What kind of business protection policies are available for dentists in the event of disability?
This series of articles explains the various sources of disability income, what disability insurance is, and what it covers. The articles will also explain how to evaluate personal sources of disability income, and briefly discuss how to compare disability policies. With this information you will be able to make an informed decision about whether you have a need for individual disability insurance and, if so, which features are most important to you. Read Part 1 and Part 2.
What can happen if you’re underinsured?
Many people who thoughtfully protect their families against the loss of income from their (the breadwinner’s) death fail to think about what will happen if they’re unable to earn a living due to disability. In fact, long-term disability may worsen a family’s financial situation more than a wage earner’s death, because income stops but expenses continue.
The story of Bob Jackson, DDS, illustrates what can happen when people don’t have enough insurance. Bob and Ann are the parents of a six-year-old girl. They live in a small city in Nebraska where Bob, 31, currently earns $65,000 as a dentist in a small practice. After staying home for several years to care for their daughter, Ann now works as a part-time as a nurse earning $45,000 yearly.
Life was uneventful for the Jacksons until Bob became ill and was determined by his doctor to be totally disabled. Suddenly there was a dramatic reduction in the Jackson’s income. At the moment and because of debt reduction expenses, they live in a rental apartment because they had no mortgage disability insurance to cover basic housing costs in the event of disability.
Bob isn’t eligible for Social Security disability because he had not been working long enough in covered employment. Even if he had worked long enough, social security’s strict definition of disability would have rejected him. He has no prior military or civil service that would qualify him for other government disability programs. He doesn’t qualify for workers’ compensation benefits because his illness isn’t job related.
Bob is fortunate, though, because he is entitled to group long-term disability benefits. Under his employer’s policy, he will receive 60% of his gross salary, or $3,250 a month before taxes. (Because his employer paid the premium, the benefits are taxable.) He also must now personally pay a monthly health insurance premium of $1,200, which his employer paid before, in order to continue his family’s group medical policy.
With Ann’s earnings the Jacksons must now live on a monthly income considerably less than their former semi-comfortable lifestyle.
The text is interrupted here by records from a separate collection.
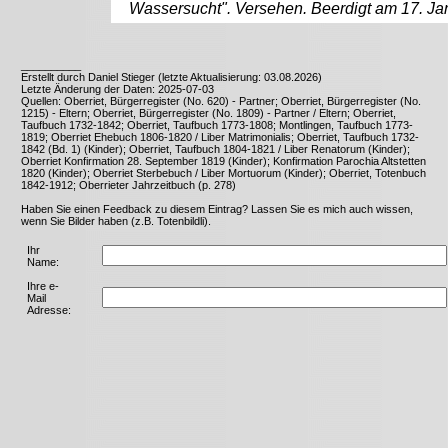
Wassersucht". Versehen. Beerdigt am 17. Jan
__________
Erstellt durch Daniel Stieger (letzte Aktualisierung: 03.08.2026)
Letzte Änderung der Daten: 2025-07-03
Quellen: Oberriet, Bürgerregister (No. 620) - Partner; Oberriet, Bürgerregister (No.
1215) - Eltern; Oberriet, Bürgerregister (No. 1809) - Partner / Eltern; Oberriet,
Taufbuch 1732-1842; Oberriet, Taufbuch 1773-1808; Montlingen, Taufbuch 1773-
1819; Oberriet Ehebuch 1806-1820 / Liber Matrimonialis; Oberriet, Taufbuch 1732-
1842 (Bd. 1) (Kinder); Oberriet, Taufbuch 1804-1821 / Liber Renatorum (Kinder);
Oberriet Konfirmation 28. September 1819 (Kinder); Konfirmation Parochia Altstetten
1820 (Kinder); Oberriet Sterbebuch / Liber Mortuorum (Kinder); Oberriet, Totenbuch
1842-1912; Oberrieter Jahrzeitbuch (p. 278)
Haben Sie einen Feedback zu diesem Eintrag? Lassen Sie es mich auch wissen,
wenn Sie Bilder haben (z.B. Totenbildli).
Ihr
Name:
Ihre e-
Mail
Adresse:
Moreover, because the group policy does not include a cost-of-living adjustment, the buying power of Dr. Jackson’s benefits will diminish each year. They would have been far better protected with a supplemental individual disability insurance policy (which also pays benefits on a tax free basis). This includes a cost-of-living adjustment or dropping the group LTD coverage and getting an individual policy that doesn’t have any of the group’s wording and contractual deficiencies (22 in all. Visit my website for a detailed list or read Part 1 or PArt 2 of this series).
What to look for in the ideal individual disability insurance policy
A special note to self-employed dentists:Purchasing disability insurance can be particularly important when you’re your own employer. Not only will you not receive benefits from a group plan, your entire business may suffer if you’re to ill to remain in charge. Whether you’re an employee or employer, Disability Insurance Resource Center can help you analyze your sources of disability income. (Search for the article, "How to Select The Ideal Disability Policy.") It can help you determine periods for various benefits, determine whether additional coverage is wise, and help you select the ideal policy for your needs and eligibility.
What else do dentists need to know?
Selecting the amount and duration of benefits is only the first step. Because you also want to be sure that coverage will continue, you should ask about renewability. Disability Insurance Renewability comes three ways.
1. Non-cancelable policies give you the right to continue in force a policy by the timely payment of premiums, and the insurance company cannot change the premiums and benefits shown in the policy.
2. Guaranteed renewable policies will be automatically renewed with the same benefits, but the premium may be increased if it is changed for an entire class of policyholders.
3. Optionally renewable or conditionally renewable policies can be extended at each anniversary or premium due date if the insurance company decides to do so.
Most policies include a waiver of premium provision so that you don’t have to pay premiums after you’re disabled for at least 90 days. Some policies offer the opportunity to buy additional disability coverage to keep pace with a rising income, without having to pass a medical exam or submit more evidence of insurability.
In general, if you pay the premiums for an individual disability policy, payments you receive under the policy are not subject to income tax. If your employer has paid some or all of the premiums, some or all of the benefits may be taxable.
When you buy (actually, “apply”), consider a policy that pays disability benefits for both accident and illness. Some policies pay only for accidents, but it is advisable to be insured for illness too. In fact, as you get older it’s more likely that you’ll need to be covered for illness than for injury.